Major implementations
- IMP65, IMP70, IMP72

Influenced by
- ALGOL 60

= IMP (programming language) =

IMP is an early systems programming language that was developed by Edgar T. Irons in the late 1960s through early 1970s, at the National Security Agency (NSA). Unlike most other systems languages, IMP supports syntax-extensible programming.

Even though , IMP excludes many defining features of that language, while supporting a very non-ALGOL-like one: syntax extensibility.

A compiler for IMP existed as early as 1965 and was used to program the CDC 6600 time-sharing system, which was in use at the Institute for Defense Analyses since 1967. Although the compiler is slower than comparable ones for non-extensible languages, it has been used for practical production work.

IMP compilers were developed for the CDC 6600, Cray, PDP-10 and PDP-11 computers. Important IMP versions were IMP65, IMP70, and IMP72.

==Extensible syntax in IMP72==
Being an extensible syntax programming language, IMP allows a programmer to extend its syntax, although no specific means are provided to add new data types or structures to it. To achieve its syntax-extensibility, IMP uses a powerful parse algorithm based on a syntax graph and several connectivity matrices. The programmer may add new Backus–Naur form (BNF) productions to the graph.

IMP72's syntax is extended by means of extended-BNF syntax statements included in a source code program. The mechanism is so powerful, that it allowed the implementation of the language by itself, i.e., by an IMP72 source file consisting entirely of syntax statements, which was input to a trivial compiler which was initially able to translate the simplest case of the syntax statement. There is also a simple form of the syntax statement which looks like a macro to the casual user.

Basically, the syntax statement is an augmented BNF production with associated semantics added on the right:

 <class> ::= syntax-part ::= semantic-part

For example, to add the construct described by the following BNF:

 <EXP> ::= INCREMENT <VBL>

with the semantics that INCREMENT V should translate to V ← V + 1, the programmer would only need to insert the following IMP statement:

 <EXP> ::= INCREMENT <VBL,A> ::= "A←A+1"

The semantic-part can also contain calls to semantic routines, as in the following syntax statement:

 <ATOM> ::= ABS ( <ATOM,A> ) ::= DEWOP(214B,AREG1(1,13),A)
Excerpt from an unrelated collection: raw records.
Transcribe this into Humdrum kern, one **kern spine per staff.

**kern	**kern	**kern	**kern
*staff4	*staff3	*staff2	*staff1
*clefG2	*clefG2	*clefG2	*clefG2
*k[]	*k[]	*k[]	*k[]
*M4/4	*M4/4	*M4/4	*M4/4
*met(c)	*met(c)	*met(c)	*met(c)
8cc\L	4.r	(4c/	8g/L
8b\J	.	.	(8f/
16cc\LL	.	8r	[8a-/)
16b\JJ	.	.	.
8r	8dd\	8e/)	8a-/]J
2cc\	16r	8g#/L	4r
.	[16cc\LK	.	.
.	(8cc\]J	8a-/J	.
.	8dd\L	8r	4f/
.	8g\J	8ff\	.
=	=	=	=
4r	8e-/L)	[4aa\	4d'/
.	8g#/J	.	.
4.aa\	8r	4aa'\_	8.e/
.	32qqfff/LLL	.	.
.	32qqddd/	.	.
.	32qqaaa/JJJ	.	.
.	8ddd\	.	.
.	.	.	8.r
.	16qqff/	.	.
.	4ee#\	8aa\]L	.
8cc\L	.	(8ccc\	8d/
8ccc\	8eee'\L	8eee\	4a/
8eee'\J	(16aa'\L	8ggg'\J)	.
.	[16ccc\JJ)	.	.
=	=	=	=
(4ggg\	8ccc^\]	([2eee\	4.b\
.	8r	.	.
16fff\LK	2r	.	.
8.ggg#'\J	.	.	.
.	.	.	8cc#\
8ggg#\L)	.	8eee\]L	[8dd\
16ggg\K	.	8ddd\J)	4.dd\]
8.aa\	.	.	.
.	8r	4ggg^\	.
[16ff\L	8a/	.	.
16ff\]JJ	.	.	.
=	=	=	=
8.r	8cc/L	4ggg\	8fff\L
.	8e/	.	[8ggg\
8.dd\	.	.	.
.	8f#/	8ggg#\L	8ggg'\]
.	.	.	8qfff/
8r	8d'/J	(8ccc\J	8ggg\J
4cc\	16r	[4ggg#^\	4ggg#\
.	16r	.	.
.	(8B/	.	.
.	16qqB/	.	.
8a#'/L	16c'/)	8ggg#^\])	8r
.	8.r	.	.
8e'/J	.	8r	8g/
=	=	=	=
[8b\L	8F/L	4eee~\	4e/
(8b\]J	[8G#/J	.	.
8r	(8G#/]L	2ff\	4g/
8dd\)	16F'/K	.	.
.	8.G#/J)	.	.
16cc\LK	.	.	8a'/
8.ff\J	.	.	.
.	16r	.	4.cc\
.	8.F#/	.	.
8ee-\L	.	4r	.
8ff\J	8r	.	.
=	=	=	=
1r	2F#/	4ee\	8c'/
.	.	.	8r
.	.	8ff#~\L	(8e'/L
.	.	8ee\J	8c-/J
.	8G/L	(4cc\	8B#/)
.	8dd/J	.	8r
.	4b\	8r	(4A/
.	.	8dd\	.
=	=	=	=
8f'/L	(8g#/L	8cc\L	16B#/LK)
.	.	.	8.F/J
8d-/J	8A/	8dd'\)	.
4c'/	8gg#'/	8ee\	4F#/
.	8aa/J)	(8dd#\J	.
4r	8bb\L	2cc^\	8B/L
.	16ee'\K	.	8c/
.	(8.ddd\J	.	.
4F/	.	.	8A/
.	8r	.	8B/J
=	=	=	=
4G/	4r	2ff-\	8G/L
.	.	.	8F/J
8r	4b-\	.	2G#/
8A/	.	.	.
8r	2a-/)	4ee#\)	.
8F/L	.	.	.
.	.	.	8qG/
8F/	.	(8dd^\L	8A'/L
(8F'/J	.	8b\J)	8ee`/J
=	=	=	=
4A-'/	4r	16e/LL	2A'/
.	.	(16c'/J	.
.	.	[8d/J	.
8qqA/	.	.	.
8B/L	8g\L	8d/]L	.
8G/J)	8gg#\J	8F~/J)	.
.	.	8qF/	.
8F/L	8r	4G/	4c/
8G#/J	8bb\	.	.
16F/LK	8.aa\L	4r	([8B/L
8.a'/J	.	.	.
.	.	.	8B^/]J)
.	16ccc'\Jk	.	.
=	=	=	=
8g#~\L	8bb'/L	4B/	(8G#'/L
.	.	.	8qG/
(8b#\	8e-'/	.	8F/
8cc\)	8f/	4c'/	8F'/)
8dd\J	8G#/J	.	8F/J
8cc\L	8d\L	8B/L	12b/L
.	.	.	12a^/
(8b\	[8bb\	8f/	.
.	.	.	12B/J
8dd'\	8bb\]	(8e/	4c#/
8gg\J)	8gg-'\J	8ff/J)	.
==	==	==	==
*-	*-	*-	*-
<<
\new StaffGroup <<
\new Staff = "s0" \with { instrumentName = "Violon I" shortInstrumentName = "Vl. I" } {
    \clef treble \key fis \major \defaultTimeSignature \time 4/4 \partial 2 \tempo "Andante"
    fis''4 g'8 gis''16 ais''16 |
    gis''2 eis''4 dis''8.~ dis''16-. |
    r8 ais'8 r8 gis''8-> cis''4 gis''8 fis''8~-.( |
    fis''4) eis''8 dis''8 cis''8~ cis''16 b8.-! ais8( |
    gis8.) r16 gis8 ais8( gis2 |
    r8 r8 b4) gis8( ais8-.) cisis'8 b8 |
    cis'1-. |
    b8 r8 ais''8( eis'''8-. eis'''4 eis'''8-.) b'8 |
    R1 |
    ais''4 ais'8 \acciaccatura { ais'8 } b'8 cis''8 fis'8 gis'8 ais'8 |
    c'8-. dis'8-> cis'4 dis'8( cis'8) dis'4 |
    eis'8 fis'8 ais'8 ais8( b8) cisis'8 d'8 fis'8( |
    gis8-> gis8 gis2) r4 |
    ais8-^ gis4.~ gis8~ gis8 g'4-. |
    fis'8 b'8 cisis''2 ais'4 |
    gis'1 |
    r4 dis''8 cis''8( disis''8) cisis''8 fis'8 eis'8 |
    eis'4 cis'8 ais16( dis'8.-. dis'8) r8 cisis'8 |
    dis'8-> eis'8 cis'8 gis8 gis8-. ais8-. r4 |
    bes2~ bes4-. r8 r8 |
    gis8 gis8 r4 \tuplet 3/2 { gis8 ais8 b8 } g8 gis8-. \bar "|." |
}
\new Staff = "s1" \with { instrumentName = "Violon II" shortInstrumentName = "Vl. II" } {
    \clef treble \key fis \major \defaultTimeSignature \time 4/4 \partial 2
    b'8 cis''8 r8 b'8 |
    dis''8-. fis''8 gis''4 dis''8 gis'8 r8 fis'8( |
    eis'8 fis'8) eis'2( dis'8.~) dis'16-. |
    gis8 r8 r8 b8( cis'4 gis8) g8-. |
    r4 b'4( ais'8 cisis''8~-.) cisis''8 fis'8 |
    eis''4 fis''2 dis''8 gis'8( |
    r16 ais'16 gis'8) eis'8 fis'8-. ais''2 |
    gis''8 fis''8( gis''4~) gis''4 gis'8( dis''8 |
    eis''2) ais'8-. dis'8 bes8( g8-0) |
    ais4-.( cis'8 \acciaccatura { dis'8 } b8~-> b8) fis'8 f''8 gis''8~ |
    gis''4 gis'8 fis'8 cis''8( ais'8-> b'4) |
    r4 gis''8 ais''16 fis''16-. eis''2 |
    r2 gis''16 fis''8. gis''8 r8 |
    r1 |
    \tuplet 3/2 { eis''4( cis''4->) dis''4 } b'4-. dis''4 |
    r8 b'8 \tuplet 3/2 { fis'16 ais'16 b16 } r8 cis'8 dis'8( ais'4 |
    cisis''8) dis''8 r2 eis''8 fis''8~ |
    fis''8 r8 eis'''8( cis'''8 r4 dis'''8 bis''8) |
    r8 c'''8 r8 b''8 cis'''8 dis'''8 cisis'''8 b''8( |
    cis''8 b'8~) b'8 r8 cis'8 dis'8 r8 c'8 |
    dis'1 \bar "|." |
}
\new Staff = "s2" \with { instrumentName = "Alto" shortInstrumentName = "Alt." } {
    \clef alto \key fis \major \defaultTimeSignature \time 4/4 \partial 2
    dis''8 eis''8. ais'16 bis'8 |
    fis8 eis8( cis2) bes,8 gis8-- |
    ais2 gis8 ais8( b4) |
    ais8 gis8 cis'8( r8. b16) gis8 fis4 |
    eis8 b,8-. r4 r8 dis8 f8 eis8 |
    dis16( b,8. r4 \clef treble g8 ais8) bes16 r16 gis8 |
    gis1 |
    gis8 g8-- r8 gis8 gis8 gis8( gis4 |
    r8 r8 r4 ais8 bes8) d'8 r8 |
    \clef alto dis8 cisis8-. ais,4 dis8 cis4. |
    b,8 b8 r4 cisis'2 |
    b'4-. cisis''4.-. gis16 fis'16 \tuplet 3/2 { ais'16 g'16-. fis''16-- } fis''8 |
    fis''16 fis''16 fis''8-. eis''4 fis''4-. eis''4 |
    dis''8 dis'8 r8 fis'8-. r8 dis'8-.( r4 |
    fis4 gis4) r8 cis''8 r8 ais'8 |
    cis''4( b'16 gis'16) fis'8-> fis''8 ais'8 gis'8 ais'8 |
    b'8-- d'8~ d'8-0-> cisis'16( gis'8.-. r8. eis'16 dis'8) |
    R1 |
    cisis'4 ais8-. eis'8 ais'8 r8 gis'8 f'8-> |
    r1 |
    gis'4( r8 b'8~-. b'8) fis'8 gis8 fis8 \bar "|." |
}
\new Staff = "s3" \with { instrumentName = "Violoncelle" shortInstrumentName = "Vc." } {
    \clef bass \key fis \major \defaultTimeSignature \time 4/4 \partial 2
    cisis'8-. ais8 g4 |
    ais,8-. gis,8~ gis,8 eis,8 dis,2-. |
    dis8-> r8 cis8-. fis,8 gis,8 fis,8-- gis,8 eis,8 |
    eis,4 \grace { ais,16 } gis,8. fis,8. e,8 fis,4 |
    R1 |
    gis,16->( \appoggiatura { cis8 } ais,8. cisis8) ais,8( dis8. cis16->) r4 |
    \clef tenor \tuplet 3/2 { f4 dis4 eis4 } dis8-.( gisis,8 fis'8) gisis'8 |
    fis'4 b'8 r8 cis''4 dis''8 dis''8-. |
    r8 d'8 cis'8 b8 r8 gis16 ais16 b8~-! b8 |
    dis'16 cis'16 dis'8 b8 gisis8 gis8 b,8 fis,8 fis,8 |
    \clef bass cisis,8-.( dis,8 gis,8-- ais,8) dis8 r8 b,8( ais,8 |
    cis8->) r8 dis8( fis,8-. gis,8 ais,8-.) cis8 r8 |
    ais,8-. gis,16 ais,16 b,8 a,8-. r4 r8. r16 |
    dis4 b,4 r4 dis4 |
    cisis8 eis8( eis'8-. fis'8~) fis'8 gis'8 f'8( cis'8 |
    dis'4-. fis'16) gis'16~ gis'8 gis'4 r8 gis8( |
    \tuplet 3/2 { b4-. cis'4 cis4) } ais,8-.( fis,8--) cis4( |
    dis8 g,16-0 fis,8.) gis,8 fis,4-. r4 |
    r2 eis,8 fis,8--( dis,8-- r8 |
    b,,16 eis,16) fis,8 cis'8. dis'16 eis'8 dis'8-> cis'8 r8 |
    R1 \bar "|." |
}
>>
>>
The semantic part of this statement consists of a call on the semantic routine DEWOP. The arguments are the octal constant 214B, the semantic routine call AREG1(1,13), and A, which is the object on top of the stack at the moment this production is invoked. DEWOP is a semantic routine which respectively takes as its arguments a PDP-10 machine language opcode, a register object, and any other object, and produces an object whose value is the result of executing the designated machine instruction using as address field the object which is its last argument. In this example, the opcode 214B designates the Load Magnitude instruction, and thus the result of the above syntax statement will be to compile code to compute the absolute value of A.

==Folklore operating system==
IMP was the language used on NSA's homegrown time-sharing operating system named Folklore.